- [Tasks and exercises]:
A - Summarize the forum thread on finishing a carburetor's venturi in three sentences.
B - Print everything in the forum thread on finishing a carburetor's venturi from "On my roadrace" down to "off the chart.".
>> begin Extract
Discussion in 'The Hokey Ass Message Board' started by Littleman, Apr 1, 2009.

  1. Littleman
    Joined: Aug 25, 2004
    Posts: 2,617

    Littleman
    Alliance Member
    from OHIO, USA

    I know like head port work...their's the camp that claims polished finish and the other camp claim a not so refined surface is better......for I believe fuel atomization ect..........But what about the upper and lower venturi area of a carb ?.......Like an old 94....I was thinking of polishing the upper tapered area that leads to the venturi bore and soda blast the lower portion that tapers back out to the butterfly base..............Or you could polish the whole inside........but would that lead to the fuel possibly beading ?.........Thanks, Littleman Dave...........I know it's a little much...but what the hell...It could be worth 1/2 a tenth...hahaha?....anyone have any experience w/ this?
     
    Last edited: Apr 1, 2009
  2. Littleman
    Joined: Aug 25, 2004
    Posts: 2,617

    Littleman
    Alliance Member
    from OHIO, USA

    Anyone have any thought's ?..........Thanks, Littleman
     
  3. zman
    Joined: Apr 2, 2001
    Posts: 16,730

    zman
    Member
    from Garner, NC

    On my roadrace bikes we used to polish the air only side, once it passed the slide we left it as finished. Can't say it helped or didn't, but it sure was pretty.
     
  4. fab32
    Joined: May 14, 2002
    Posts: 13,985

    fab32
    Member Emeritus

    The only way to judge any alteration to the airflow of a carb is to put it on a flow bench, before and after alteration. Same goes for drilling jets. Your only kidding yourself if you think you can consistantly drill a jet and get repeatable results. When I worked for GM one of the quality control jobs I had was checking the flow of the jets we made for the 2CG carbs. A scratch in the bore of a jet could change the flow as much as 5-10 cc's of fuel/test time. Same with altering the venturi. Just hand sanding the parting line where the bottom and top of the die met would put the airflow off the chart.
    Just another application like cylinder head modification. They do that work in conjunction with a flow bench. If the changes upstream of the heads are not consistant why bother with precision flowed heads.
>> end Extract
>> begin Extracted material
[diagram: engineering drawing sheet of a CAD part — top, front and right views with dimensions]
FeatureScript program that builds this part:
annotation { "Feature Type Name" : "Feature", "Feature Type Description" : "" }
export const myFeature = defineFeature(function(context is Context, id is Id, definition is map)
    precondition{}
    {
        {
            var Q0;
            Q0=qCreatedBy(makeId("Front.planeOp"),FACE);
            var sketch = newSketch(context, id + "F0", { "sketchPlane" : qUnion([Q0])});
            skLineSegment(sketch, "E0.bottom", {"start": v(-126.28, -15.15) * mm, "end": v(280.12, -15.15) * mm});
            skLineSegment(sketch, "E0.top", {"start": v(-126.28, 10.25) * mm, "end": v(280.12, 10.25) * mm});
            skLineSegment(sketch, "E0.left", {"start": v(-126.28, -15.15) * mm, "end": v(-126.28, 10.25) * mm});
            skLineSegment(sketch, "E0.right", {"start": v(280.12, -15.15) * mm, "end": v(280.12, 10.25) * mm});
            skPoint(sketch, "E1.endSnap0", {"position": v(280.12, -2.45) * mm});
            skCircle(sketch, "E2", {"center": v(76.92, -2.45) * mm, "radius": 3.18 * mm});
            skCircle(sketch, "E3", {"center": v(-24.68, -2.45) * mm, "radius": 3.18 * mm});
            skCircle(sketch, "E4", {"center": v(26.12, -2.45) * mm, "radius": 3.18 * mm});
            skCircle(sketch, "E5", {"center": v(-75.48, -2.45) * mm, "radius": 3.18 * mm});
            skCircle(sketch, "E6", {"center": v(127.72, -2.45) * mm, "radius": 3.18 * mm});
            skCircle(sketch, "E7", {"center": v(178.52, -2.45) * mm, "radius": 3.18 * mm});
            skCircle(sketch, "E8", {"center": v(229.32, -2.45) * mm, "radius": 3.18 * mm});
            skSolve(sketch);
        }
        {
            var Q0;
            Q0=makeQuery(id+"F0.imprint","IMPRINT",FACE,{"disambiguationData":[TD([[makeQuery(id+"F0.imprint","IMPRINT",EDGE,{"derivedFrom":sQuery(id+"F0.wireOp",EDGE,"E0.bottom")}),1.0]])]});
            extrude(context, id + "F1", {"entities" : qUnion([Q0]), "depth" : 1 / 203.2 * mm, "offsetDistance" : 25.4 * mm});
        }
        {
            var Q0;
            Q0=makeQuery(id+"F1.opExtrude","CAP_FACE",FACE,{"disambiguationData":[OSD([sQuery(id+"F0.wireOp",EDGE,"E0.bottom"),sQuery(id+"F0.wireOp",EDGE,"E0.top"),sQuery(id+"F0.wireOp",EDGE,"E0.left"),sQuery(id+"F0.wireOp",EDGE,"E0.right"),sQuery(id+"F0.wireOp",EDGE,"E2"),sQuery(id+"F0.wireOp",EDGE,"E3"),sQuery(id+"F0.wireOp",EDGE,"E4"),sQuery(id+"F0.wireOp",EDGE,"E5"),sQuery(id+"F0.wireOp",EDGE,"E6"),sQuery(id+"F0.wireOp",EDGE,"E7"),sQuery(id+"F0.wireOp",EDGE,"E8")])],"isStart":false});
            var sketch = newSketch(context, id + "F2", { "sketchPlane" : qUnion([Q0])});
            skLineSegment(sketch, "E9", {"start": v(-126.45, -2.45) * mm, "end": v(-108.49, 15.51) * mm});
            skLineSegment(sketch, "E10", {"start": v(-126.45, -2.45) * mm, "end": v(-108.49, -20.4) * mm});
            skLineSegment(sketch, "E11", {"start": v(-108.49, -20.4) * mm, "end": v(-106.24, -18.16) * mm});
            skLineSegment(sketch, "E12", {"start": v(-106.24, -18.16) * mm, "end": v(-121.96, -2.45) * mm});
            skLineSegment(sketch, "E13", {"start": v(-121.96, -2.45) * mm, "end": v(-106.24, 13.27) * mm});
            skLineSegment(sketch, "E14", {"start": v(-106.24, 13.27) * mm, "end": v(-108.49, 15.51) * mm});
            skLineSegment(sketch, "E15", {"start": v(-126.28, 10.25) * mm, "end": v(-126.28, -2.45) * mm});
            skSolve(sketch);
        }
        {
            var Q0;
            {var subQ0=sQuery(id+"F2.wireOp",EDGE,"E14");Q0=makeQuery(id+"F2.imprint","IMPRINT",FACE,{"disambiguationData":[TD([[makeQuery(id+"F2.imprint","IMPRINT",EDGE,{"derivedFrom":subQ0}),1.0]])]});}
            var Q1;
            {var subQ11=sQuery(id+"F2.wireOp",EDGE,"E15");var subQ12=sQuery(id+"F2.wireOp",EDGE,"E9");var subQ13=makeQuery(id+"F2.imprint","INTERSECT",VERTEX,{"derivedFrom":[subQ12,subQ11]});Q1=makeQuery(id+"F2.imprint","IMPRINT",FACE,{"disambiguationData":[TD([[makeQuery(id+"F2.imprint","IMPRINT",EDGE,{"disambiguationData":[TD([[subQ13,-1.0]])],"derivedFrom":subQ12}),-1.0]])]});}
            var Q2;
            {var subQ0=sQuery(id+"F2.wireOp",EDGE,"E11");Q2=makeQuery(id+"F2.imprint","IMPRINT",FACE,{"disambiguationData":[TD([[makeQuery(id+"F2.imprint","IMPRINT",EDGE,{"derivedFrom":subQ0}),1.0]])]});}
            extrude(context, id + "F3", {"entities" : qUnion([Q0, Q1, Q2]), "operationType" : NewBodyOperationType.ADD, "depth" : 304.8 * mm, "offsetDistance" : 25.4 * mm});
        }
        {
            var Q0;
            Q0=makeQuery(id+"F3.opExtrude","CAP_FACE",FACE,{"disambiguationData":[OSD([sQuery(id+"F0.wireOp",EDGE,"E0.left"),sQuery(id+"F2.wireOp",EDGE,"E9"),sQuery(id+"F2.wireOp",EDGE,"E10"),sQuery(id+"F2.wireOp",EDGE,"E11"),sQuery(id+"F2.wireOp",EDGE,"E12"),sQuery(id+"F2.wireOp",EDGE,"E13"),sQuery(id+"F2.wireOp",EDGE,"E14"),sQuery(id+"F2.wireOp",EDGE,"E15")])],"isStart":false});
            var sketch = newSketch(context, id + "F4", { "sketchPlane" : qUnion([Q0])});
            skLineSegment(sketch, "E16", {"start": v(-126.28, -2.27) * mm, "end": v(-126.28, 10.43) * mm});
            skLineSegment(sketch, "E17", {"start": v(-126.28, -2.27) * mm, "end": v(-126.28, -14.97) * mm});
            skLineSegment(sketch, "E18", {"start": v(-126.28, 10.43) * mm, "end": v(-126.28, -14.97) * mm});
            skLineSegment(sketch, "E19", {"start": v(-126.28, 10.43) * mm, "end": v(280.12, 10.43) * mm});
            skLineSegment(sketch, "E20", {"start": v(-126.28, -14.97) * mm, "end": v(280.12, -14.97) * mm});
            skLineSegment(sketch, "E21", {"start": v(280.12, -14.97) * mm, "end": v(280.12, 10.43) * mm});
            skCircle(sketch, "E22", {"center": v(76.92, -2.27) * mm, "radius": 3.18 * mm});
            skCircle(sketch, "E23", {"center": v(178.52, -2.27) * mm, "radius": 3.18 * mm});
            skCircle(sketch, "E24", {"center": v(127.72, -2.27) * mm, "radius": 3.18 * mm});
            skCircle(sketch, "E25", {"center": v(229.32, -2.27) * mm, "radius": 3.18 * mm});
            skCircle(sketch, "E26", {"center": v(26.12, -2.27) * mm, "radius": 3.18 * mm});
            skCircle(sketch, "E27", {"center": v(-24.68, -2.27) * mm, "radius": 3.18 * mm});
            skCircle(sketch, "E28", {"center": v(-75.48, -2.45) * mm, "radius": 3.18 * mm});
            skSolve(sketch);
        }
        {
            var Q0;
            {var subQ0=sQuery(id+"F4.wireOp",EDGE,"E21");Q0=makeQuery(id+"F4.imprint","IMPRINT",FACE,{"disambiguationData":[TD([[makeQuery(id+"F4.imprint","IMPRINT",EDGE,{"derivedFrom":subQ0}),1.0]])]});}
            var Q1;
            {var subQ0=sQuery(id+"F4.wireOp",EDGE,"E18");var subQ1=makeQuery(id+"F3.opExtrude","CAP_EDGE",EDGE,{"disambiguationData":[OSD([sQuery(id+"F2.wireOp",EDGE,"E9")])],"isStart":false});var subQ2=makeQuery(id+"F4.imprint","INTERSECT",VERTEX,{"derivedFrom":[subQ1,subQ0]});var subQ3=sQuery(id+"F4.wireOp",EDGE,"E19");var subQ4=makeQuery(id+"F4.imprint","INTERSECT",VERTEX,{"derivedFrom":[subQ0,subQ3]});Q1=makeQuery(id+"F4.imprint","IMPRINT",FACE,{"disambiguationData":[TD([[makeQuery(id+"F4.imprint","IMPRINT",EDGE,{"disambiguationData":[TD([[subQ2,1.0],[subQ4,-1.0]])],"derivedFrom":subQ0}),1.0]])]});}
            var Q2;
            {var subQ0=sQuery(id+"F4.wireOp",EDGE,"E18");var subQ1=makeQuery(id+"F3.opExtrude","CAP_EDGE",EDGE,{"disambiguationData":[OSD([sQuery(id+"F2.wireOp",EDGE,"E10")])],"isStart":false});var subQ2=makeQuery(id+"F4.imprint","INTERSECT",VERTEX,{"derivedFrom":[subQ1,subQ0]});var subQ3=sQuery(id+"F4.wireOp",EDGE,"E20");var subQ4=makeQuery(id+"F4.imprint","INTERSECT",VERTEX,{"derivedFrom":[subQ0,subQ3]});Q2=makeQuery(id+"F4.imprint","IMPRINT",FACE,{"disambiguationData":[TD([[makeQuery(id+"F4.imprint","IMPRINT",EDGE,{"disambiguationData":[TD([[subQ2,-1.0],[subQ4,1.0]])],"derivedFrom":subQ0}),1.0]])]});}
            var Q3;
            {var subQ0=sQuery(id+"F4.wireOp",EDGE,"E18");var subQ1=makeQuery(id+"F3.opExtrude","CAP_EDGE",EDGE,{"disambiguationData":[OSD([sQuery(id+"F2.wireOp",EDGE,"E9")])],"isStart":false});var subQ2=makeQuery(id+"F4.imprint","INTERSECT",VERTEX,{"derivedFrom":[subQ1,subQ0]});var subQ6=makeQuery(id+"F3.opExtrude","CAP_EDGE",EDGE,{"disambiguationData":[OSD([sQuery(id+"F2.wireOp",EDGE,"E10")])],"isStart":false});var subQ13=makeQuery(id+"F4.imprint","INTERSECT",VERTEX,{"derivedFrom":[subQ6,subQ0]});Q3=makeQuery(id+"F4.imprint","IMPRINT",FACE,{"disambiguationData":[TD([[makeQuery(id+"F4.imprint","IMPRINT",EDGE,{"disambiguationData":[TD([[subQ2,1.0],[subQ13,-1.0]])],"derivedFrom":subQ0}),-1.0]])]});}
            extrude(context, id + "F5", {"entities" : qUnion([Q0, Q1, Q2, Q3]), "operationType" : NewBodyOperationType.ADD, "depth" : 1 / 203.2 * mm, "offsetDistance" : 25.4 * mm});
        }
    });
>> end Extracted material
- [Answers in order]:
A - Littleman asks whether a carb's venturi area should be polished, proposes polishing the upper tapered area and soda blasting the lower portion, and wonders whether polishing the whole inside could lead to fuel beading. zman says that on roadrace bikes they polished only the air side and left the area past the slide as finished, without being able to say whether it helped. fab32 argues that any alteration to carb airflow, like drilling jets, can only be judged on a flow bench before and after, and cites GM quality-control work in which a scratch in a jet bore could change flow by as much as 5-10 cc of fuel per test time.

B -
On my roadrace bikes we used to polish the air only side, once it passed the slide we left it as finished. Can't say it helped or didn't, but it sure was pretty.
     
  4. fab32
    Joined: May 14, 2002
    Posts: 13,985

    fab32
    Member Emeritus

    The only way to judge any alteration to the airflow of a carb is to put it on a flow bench, before and after alteration. Same goes for drilling jets. Your only kidding yourself if you think you can consistantly drill a jet and get repeatable results. When I worked for GM one of the quality control jobs I had was checking the flow of the jets we made for the 2CG carbs. A scratch in the bore of a jet could change the flow as much as 5-10 cc's of fuel/test time. Same with altering the venturi. Just hand sanding the parting line where the bottom and top of the die met would put the airflow off the chart.